INTERESTING FACT ABOUT YOUR PET: Having a pet in the home can actually lower a child’s likelihood of developing related allergies by as much as 33 percent. Children exposed early on to animals tend to develop stronger immune systems overall.

The research project was carried out by Dr Mary Wakeham and also found that 97 per cent of professionals working in the domestic abuse charity sector also said that animals are often used as a means of controlling someone experiencing violence.Kimberly, a survivor supported by the Freedom Project, had her dogs Penny and Rusty fostered after she suffered abuse from a former partner.

She said: “My ex-partner’s mentally & physically controlling behaviour became gradually worse as time went on - I became totally dependent on him and it also impacted my dogs.

If you have a hard time brushing your dog's teeth, squeeze some enzymatic doggie toothpaste onto a Nylabone or rope toy and let your pooch go to town on it.

“If I reacted, he would know how to get to me even more – through my dogs. I just knew I had to get out. I moved out, took my dogs to two separate family members and went into the women’s refuge – that’s where I heard about the Freedom Project who fostered my two babies.

“I found the day they came home overwhelming. They settled back in after just one day, I felt complete again and it felt good and ‘normal’.

The Freedom Project was launched in 2004 and currently operates across the whole of Scotland and in 30 counties across England.

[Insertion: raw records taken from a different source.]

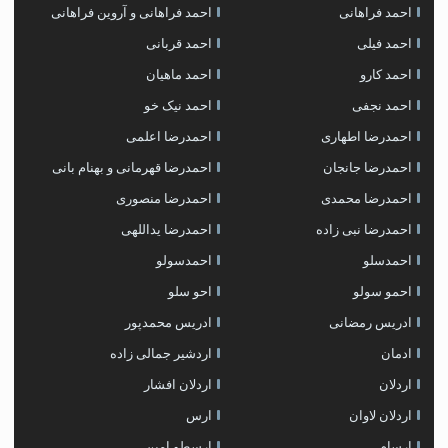
احمد فراهانی
احمد فراهانی و آروین فراهانی
احمد فیلی
احمد قربانی
احمد کارو
احمد ماهیان
احمد نجفی
احمد نیک خو
احمدرضا اطهاری
احمدرضا اعلمی
احمدرضا جانجان
احمدرضا قهرمانی و بهنام بانی
احمدرضا محمدی
احمدرضا منصوری
احمدرضا نبی زاده
احمدرضا یداللهی
احمدسلو
احمدسولو
احمو سولو
احو سلو
ادریس رمضانی
ادریس محمدپور
ادمان
اردشیر جمالی زاده
اردلان
اردلان افشار
اردلان لاوان
ارس
ارسام
ارسطو امین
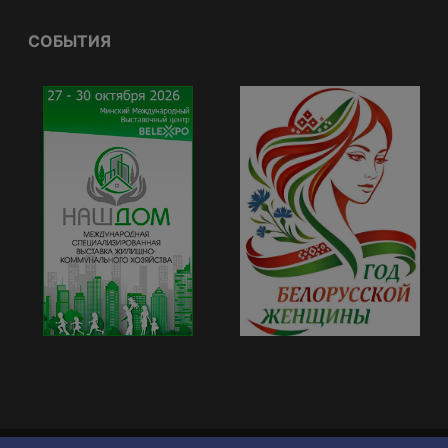
СОБЫТИЯ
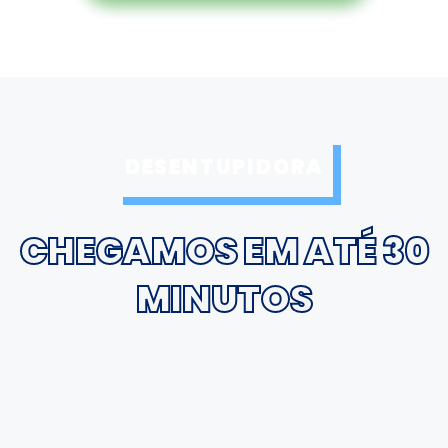
DESENTUPIDORA
CHEGAMOS EM ATÉ 30
MINUTOS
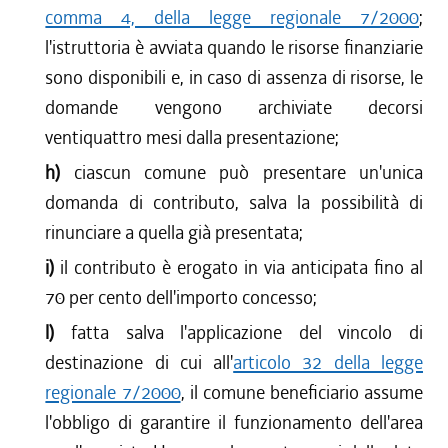
comma 4, della legge regionale 7/2000
;
l'istruttoria è avviata quando le risorse finanziarie
sono disponibili e, in caso di assenza di risorse, le
domande vengono archiviate decorsi
ventiquattro mesi dalla presentazione;
h)
ciascun comune può presentare un'unica
domanda di contributo, salva la possibilità di
rinunciare a quella già presentata;
i)
il contributo è erogato in via anticipata fino al
70 per cento dell'importo concesso;
l)
fatta salva l'applicazione del vincolo di
destinazione di cui all'
articolo 32 della legge
regionale 7/2000
, il comune beneficiario assume
l'obbligo di garantire il funzionamento dell'area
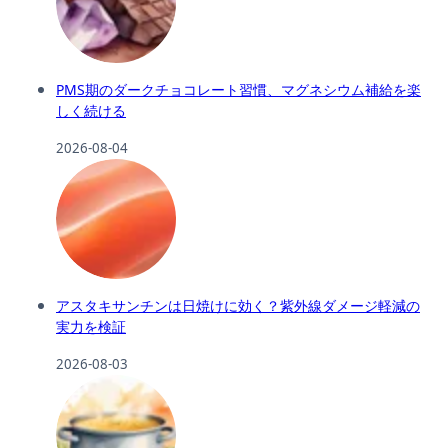
PMS期のダークチョコレート習慣、マグネシウム補給を楽
しく続ける
2026-08-04
アスタキサンチンは日焼けに効く？紫外線ダメージ軽減の
実力を検証
2026-08-03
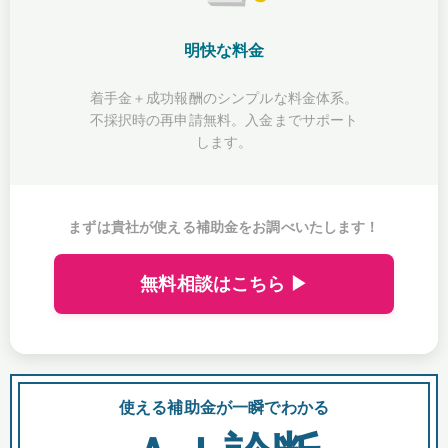
明快な料金
着手金＋成功報酬のシンプルな料金体系。
不採択時の再申請無料。入金までサポート
します。
まずは貴社が使える補助金をお調べいたします！
無料相談はこちら ▶
使える補助金が一瞬でわかる
会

Keep Your Gum & Candy Stored Away. Many gums & candies include xylitol, a sugar substitute that’s highly toxic and can be fatal to dogs. Keep all candies and gum far out of reach of your pets at all times. Here’s a list of common household items that are known to contain xylitol.

This year the Freedom Project will have fostered 2,000 dogs and helped 1825 people since launching.

During the pandemic, incidents of domestic abuse soared and the charity fostered 64% more dogs across the country in 2020 and 2021, compared to the previous two years.

Ruth Davison, Refuge Chief Executive Officer, said:”Refuge is delighted to continue working in partnership with the Dogs Trust Freedom Project; women, children and their pets have the right to live free from abuse and fear.

Recommended

Use a plastic pitcher to store and dispense dog food. It takes less time and keeps the food fresher. I use the MUJI rice storage dispenser, which comes with a handy measuring cup.

  • What happened at Babylon High? Alumnae share shock abuse claims backing whistleblower
  • Woman posts letter exposing teacher she says groomed her 12 years ago
  • Loophole in the law leaves patients at risk of abuse and sexual assault
“At Refuge we know that many perpetrators of domestic abuse also harm pets – who are important and much-loved members of so many families in this country.

“Women tell us their partners control and frighten them by threatening to harm or kill their pets, or women experiencing economic abuse tell us of their fear when their perpetrators refuse to pay vet bills or prevent them and their pets from accessing other essentials.”

INTERESTING FACT ABOUT YOUR PET: One survey found that 81 percent of cat owners let their felines sleep on the bed, compared to 73 percent of dog owners.